On Wed, 2009-07-29 at 09:31 +0800, Zhu Yi wrote:

> > # cat /proc/net/wireless
> > Inter-| sta-| Quality | Discarded packets | Missed | WE
> > face | tus | link level noise | nwid crypt frag retry misc | beacon | 22
> > wlan0: 0000 63. -47. -256 0 0 0 0 0 0
> > wlan1: 0000 0 0 0 0 0 0 0 0 0
> > wlan2: 0000 0 0 0 0 0 0 0 0 0
> >
> > Where did that -256 for "noise" come from? It ends up confusing the
> > gkrellm-wifi plugin, it reports a S/N of 219dB ;)
>
> This should be related to http://git.kernel.org/?p=linux/kernel/git/linville/wireless-testing.git;a=commit;h=fdb897ea5c77836f890033d563336ab0c94c9222
>
> But I don't think this is an ABI broken. User space should parse the
> trailing '.' to see if a field is updated or not because there are cards
> not capable to report hardware noise level anyway. Johannes?

So I had to look at the code to figure out wtf is going on.

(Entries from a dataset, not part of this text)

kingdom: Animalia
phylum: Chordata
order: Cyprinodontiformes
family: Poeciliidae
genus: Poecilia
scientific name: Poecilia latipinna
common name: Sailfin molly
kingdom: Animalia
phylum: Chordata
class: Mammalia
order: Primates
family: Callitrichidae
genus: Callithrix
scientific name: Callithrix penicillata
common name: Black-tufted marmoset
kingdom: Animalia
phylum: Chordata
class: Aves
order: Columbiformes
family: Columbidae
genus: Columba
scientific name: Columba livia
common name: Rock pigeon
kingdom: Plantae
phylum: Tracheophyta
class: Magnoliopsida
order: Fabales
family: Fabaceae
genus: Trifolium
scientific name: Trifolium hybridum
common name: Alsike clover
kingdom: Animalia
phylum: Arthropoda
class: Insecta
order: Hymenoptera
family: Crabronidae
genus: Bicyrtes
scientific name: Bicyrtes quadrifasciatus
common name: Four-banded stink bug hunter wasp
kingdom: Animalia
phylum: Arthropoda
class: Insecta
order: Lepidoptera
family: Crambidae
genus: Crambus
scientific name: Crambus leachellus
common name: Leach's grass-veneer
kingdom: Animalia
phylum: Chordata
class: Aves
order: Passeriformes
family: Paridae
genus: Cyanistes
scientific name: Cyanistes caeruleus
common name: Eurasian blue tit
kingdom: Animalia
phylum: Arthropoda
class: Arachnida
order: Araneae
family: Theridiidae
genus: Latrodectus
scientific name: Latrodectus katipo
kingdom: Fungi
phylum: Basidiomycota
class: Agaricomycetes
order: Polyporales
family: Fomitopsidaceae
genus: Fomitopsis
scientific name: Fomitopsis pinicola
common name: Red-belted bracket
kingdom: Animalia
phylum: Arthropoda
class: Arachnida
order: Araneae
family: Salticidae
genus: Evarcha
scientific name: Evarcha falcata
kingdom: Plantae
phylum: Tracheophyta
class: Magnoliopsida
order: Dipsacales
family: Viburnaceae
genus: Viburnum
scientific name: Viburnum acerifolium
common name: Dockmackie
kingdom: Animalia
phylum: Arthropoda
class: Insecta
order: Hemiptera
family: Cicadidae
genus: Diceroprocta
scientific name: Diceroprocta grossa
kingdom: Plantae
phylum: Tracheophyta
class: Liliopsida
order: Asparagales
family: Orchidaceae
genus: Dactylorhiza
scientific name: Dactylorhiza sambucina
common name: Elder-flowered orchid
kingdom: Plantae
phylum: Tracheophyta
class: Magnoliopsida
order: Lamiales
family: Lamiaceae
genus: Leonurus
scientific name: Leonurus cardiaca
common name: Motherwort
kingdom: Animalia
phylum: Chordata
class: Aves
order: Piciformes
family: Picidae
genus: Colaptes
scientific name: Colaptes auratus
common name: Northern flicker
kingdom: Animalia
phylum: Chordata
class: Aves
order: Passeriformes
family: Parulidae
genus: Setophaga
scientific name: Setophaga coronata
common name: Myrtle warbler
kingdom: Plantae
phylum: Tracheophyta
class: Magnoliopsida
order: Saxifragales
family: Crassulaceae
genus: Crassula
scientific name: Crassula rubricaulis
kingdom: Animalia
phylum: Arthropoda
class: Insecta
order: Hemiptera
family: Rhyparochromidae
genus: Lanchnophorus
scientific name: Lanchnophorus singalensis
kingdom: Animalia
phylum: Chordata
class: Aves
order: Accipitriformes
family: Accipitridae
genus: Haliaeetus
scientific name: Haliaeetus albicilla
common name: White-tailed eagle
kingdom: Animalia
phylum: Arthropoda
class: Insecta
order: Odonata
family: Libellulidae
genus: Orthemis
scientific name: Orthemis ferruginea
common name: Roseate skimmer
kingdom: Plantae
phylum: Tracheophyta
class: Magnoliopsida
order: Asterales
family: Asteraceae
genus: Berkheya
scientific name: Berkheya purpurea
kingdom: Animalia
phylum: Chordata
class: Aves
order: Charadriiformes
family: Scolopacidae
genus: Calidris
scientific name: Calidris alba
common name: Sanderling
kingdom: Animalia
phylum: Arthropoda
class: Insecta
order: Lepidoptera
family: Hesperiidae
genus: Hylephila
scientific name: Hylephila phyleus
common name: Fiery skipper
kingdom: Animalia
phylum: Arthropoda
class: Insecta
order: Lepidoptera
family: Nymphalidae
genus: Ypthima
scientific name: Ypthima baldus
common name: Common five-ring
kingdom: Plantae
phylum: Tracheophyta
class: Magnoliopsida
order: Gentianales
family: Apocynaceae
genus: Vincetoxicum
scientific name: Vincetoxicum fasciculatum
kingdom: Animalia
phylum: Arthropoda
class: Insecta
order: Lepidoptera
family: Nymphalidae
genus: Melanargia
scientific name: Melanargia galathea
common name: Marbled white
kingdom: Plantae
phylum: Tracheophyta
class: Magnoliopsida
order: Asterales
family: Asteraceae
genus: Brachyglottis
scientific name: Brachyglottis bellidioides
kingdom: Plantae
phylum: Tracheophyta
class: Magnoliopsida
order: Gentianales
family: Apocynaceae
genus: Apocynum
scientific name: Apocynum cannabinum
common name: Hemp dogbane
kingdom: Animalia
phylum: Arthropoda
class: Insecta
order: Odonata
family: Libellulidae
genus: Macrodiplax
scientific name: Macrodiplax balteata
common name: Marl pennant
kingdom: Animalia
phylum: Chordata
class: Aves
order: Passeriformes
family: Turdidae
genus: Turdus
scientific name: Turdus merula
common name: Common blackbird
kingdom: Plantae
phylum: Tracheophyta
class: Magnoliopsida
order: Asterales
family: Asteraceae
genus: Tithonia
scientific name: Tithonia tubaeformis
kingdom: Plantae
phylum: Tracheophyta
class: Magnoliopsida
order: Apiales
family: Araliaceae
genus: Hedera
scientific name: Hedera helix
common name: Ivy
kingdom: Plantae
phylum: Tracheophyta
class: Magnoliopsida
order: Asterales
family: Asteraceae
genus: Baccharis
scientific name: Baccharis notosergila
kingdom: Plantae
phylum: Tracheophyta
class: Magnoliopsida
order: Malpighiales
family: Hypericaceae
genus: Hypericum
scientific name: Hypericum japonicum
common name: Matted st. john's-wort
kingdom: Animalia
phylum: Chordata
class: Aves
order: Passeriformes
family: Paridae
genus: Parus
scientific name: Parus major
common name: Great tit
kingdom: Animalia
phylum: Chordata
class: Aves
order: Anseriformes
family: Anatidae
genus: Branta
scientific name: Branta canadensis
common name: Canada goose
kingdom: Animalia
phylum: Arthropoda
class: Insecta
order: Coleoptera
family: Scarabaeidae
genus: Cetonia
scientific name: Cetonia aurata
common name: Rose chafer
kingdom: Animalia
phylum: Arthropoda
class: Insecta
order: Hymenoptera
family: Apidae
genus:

Then the value shown is calculated as:
((__s32) stats->qual.noise) - ((stats->qual.updated & IW_QUAL_DBM) ? 0x100 : 0)

and since we have dBm for the signal strength (and dBm is "all or
nothing") you get -256 since we don't fill noise right now.

However, it goes on like this:
stats->qual.updated & IW_QUAL_NOISE_UPDATED ? '.' : ' '

so you're right -- the tool shouldn't be using the value unless followed
by a dot (".").

Thus, your analysis is correct as far as I can tell -- it's a userspace
bug and your userspace just happened to work correctly with this card,
but would have been broken with almost all other wireless cards.